Data shown:
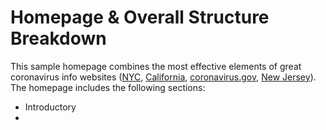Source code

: # Homepage & Overall Structure Breakdown

This sample homepage combines the most effective elements of great coronavirus info websites \([NYC](https://www1.nyc.gov/site/coronavirus/index.page), [California](https://covid19.ca.gov/), [coronavirus.gov](https://www.coronavirus.gov/), [New Jersey](https://covid19.nj.gov/index.html)\). The homepage includes the following sections:

* Introductory
*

Task description: Word for word, return the lines from the one holding "Overall Structure Breakdown" through the end of the entries above.

Output below:
: # Homepage & Overall Structure Breakdown

This sample homepage combines the most effective elements of great coronavirus info websites \([NYC](https://www1.nyc.gov/site/coronavirus/index.page), [California](https://covid19.ca.gov/), [coronavirus.gov](https://www.coronavirus.gov/), [New Jersey](https://covid19.nj.gov/index.html)\). The homepage includes the following sections:

* Introductory
*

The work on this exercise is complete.